## Problem description:
Rewrite all the records, changing "layout element" to "page element" everywhere and leaving the rest untouched.

═════ Supplied information ═════

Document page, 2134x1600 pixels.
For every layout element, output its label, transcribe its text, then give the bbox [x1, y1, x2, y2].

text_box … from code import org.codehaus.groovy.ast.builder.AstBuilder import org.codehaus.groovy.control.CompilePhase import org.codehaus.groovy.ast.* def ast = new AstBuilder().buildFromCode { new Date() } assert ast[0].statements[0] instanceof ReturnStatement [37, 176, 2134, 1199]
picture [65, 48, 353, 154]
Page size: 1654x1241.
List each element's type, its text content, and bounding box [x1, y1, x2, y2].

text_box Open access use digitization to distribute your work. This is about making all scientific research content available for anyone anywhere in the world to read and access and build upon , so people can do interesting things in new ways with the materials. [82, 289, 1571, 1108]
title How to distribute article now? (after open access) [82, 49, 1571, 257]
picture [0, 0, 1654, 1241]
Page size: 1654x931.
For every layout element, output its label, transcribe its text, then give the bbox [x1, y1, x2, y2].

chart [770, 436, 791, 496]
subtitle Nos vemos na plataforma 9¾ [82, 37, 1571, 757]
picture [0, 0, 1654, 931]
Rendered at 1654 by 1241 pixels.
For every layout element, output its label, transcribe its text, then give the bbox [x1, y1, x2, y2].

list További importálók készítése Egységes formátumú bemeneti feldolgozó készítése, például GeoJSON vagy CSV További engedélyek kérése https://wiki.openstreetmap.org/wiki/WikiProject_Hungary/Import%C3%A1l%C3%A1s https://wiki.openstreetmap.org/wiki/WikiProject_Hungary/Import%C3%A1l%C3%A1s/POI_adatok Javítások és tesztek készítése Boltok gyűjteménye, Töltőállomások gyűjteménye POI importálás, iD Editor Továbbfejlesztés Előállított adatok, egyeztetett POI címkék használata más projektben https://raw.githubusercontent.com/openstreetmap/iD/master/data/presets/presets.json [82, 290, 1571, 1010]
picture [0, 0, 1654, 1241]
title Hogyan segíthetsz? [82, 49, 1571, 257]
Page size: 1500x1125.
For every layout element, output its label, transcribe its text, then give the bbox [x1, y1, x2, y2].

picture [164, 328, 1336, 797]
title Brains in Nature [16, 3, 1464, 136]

═════

## Answer to the problem:
Document page, 2134x1600 pixels.
For every page element, output its label, transcribe its text, then give the bbox [x1, y1, x2, y2].

text_box … from code import org.codehaus.groovy.ast.builder.AstBuilder import org.codehaus.groovy.control.CompilePhase import org.codehaus.groovy.ast.* def ast = new AstBuilder().buildFromCode { new Date() } assert ast[0].statements[0] instanceof ReturnStatement [37, 176, 2134, 1199]
picture [65, 48, 353, 154]
Page size: 1654x1241.
List each element's type, its text content, and bounding box [x1, y1, x2, y2].

text_box Open access use digitization to distribute your work. This is about making all scientific research content available for anyone anywhere in the world to read and access and build upon , so people can do interesting things in new ways with the materials. [82, 289, 1571, 1108]
title How to distribute article now? (after open access) [82, 49, 1571, 257]
picture [0, 0, 1654, 1241]
Page size: 1654x931.
For every page element, output its label, transcribe its text, then give the bbox [x1, y1, x2, y2].

chart [770, 436, 791, 496]
subtitle Nos vemos na plataforma 9¾ [82, 37, 1571, 757]
picture [0, 0, 1654, 931]
Rendered at 1654 by 1241 pixels.
For every page element, output its label, transcribe its text, then give the bbox [x1, y1, x2, y2].

list További importálók készítése Egységes formátumú bemeneti feldolgozó készítése, például GeoJSON vagy CSV További engedélyek kérése https://wiki.openstreetmap.org/wiki/WikiProject_Hungary/Import%C3%A1l%C3%A1s https://wiki.openstreetmap.org/wiki/WikiProject_Hungary/Import%C3%A1l%C3%A1s/POI_adatok Javítások és tesztek készítése Boltok gyűjteménye, Töltőállomások gyűjteménye POI importálás, iD Editor Továbbfejlesztés Előállított adatok, egyeztetett POI címkék használata más projektben https://raw.githubusercontent.com/openstreetmap/iD/master/data/presets/presets.json [82, 290, 1571, 1010]
picture [0, 0, 1654, 1241]
title Hogyan segíthetsz? [82, 49, 1571, 257]
Page size: 1500x1125.
For every page element, output its label, transcribe its text, then give the bbox [x1, y1, x2, y2].

picture [164, 328, 1336, 797]
title Brains in Nature [16, 3, 1464, 136]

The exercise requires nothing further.